Waiter you misunderstand me. I didn’t say “I need a Mountain Dew: Code Red.” I was letting you know how badly I need a regular Mountain Dew.
I don’t have a lot of notes for pilots, but I do think they should cut their use of the word “final” down to about zero. “Descent” and “destination” work fine for our purposes out there in the main cabin.
Friend: I grew as a person
Me: Did you molt?
Friend: What?
Me: Is there a dried out slightly smaller husk of you in the basement?
Friend:
Me: Can I see it?
Bought a pair of Converse shoes months ago and they haven’t said a single word to one another.
Bet sidewalk and fireplace were named by the same person
My math teacher thought it would be fun to use food as props to demonstrate math equations.
Sadly, I got sausages.
I can’t think of a wurst problem!
#HatDadJoke #IWroteThisStinker
I just wanna borrow one of your kidneys. Just for like a sec.
[FIRST DATE]
ME (Struggling to make conversation): …tell me about a time you worked well as part of a team.
I got hot wax at the car wash and now the vehicle is hairless.
HOT SINGLES IN YOUR AREA ARE HIDING BEHIND THE CORNER. THEY ARE GOING TO JUMP OUT AND TAKE YOUR PHONE, WALLET AND PURSE.
Me: I want Botox.
Husband: What for? Your forehead?
Me:
H:
Me: What’s wrong with my forehead?
wow it’s a good thing this mug says “COFFEE” on it, I was about to wear it like a hat
me: what kind of plane do you fly?
pilot: private.
me: it’s ok i won’t tell anyone.
if you push your belly button and nose at the same time your brain takes a screenshot
“Welcome to the future. Let me show you around. Here’s the bathroom. This is a robot that we invented that screams at your wet hands.”
You had me at “she’s the one,” but lost me at “officer.”
I’ve just been asked if I’m OK as it looked like I was talking to myself in a pub. I said yes and was just working out a problem out loud about a cancelled train. I was actually talking to a spider.
*always thought ‘copulation’ was the amount of police officers in a given country.
Getting picked last for kickball every time didn’t affect me at all. In fact, I barely remember it now, 51 years and seven months later.
My friend’s offering to pay for a trip to NY to be her +1 for a wedding.
She’s probably going to drug me & sell my organs. *agrees to go 🙂
i was having a panic attack and my friend suggested holding a rose quartz so i stopped panicking and just got angry
Me: He had short brown hair, a goatee, one earring…

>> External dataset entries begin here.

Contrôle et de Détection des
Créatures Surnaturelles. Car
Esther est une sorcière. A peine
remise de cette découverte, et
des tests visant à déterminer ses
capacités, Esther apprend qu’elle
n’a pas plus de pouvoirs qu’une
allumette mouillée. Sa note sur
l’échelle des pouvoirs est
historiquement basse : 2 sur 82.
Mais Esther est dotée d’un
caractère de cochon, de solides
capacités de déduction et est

Sketch artist: Are you just describing me?
Me: He had a sketch pad. Looked angry.
My ideal woman:
– beautiful
– bold
– speaks French
– has an army
– is of arc
4yo daughter: No matter how much I wipe there’s still poo
Me: *blocking people on twitter* Same, baby
[scrolling netflix]
Me: definitely not a movie, that’s too much time
Also me: *watches 5 episodes of Better Call Saul*
If I sold everything I own I could probably take that $137 and get a fresh start somewhere.